A kilobyte is 1024 bytes. Yes, I know “kilo” means 1000 - I don’t care since it’s obvious from context.
Back in the day, using base-10 prefixes for base-2 stuff was considered fine. 1024 is close enough to 1000, after all. It only changed when some dickhead realised that, by insisting that a kilobyte (and the bigger units) was 1000 bytes, they could sell you less hard drive space without lowering the number on the box.
If you don’t believe me, look at your RAM. Nobody’s ever sold RAM by the “gibibyte”.
A kilobyte is 1024 bytes. Yes, I know “kilo” means 1000 - I don’t care since it’s obvious from context.
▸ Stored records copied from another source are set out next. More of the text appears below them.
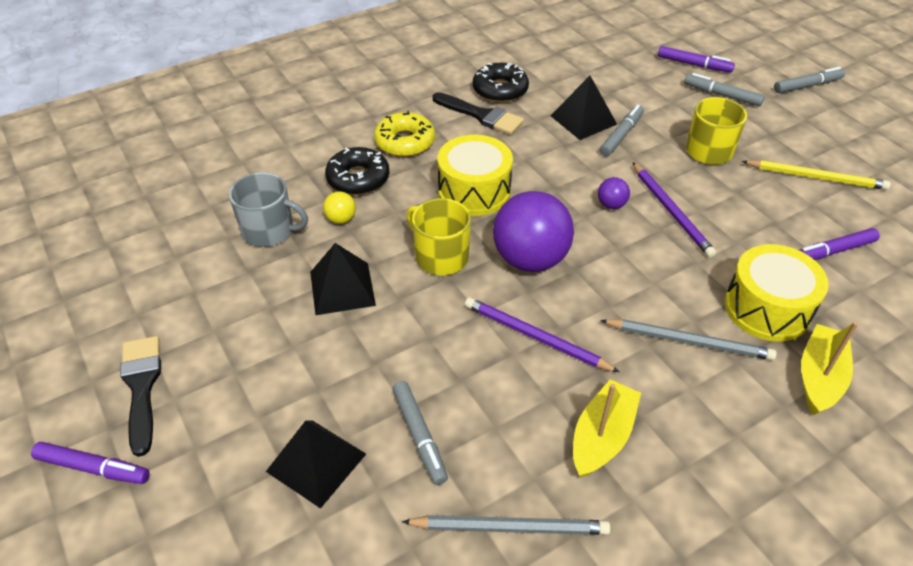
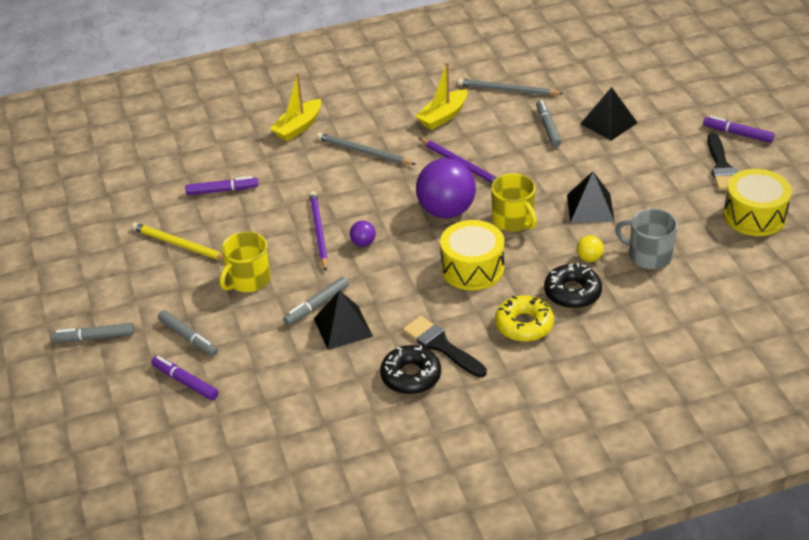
camera: 165 degrees left, 5 degrees down
yellow drum [725,244,829,342] -> yellow drum moved to [724,169,792,236]

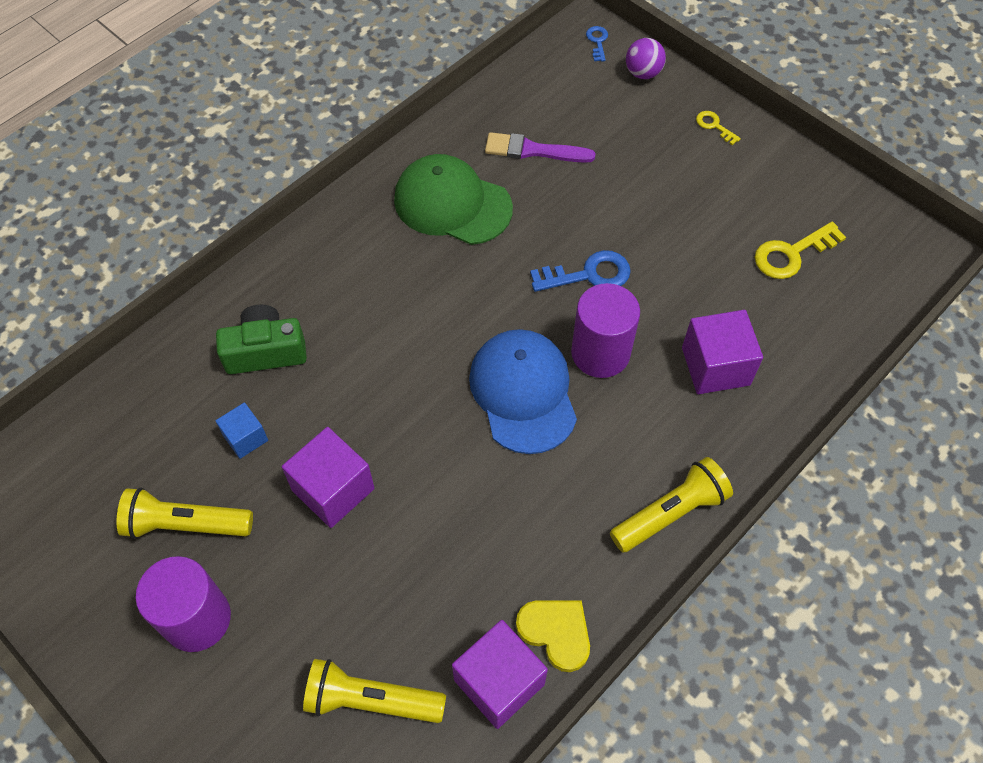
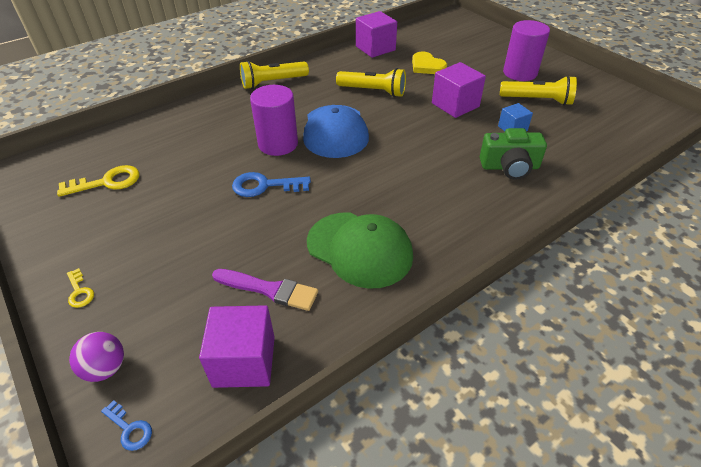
camera: 170 degrees left, 15 degrees down
yellow flashlight [303,659,446,723] -> yellow flashlight moved to [336,68,406,97]
yellow heart [516,600,590,672] -> yellow heart moved to [412,51,447,74]
blue key [586,26,608,62] -> blue key turned 60 degrees counterclockwise [101,400,152,451]
purple cube [682,310,763,394] -> purple cube moved to [199,305,275,388]

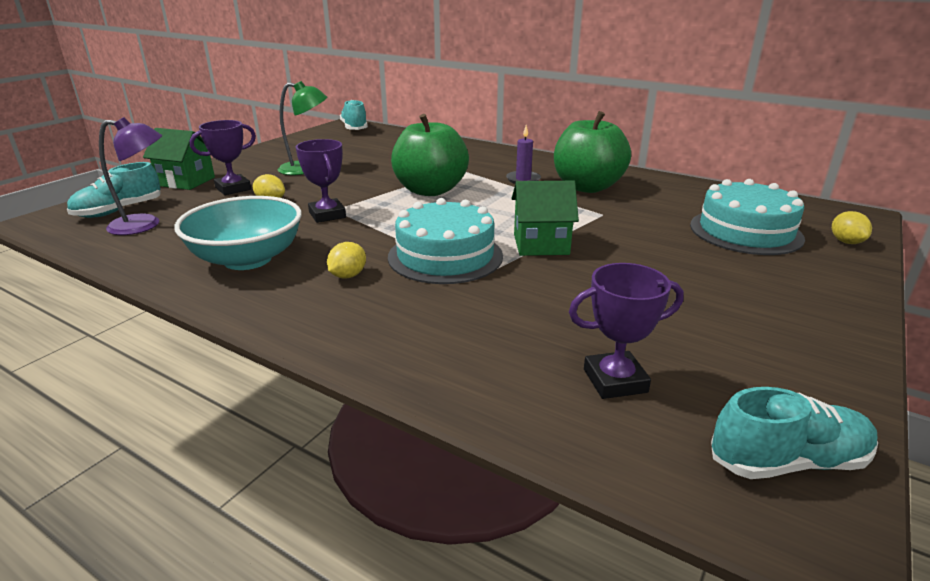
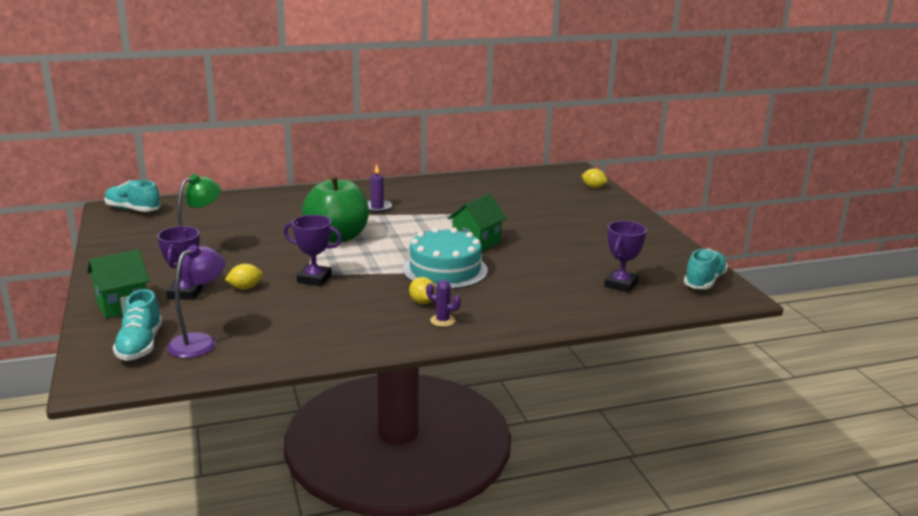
camera: 50 degrees left, 5 degrees down
turquoise bowl [174,196,302,270] -> none
green apple [554,111,631,193] -> none
turquoise cake [690,179,805,255] -> none
none -> purple cactus [426,280,461,327]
Back in the day, using base-10 prefixes for base-2 stuff was considered fine. 1024 is close enough to 1000, after all. It only changed when some dickhead realised that, by insisting that a kilobyte (and the bigger units) was 1000 bytes, they could sell you less hard drive space without lowering the number on the box.
If you don’t believe me, look at your RAM. Nobody’s ever sold RAM by the “gibibyte”.
Keep spreading the good word, brother. Amen.
ty this always struck me as odd but yeah that makes prefect sense now that I see it written that way. Obviously it’s a marketing thing. Obviously!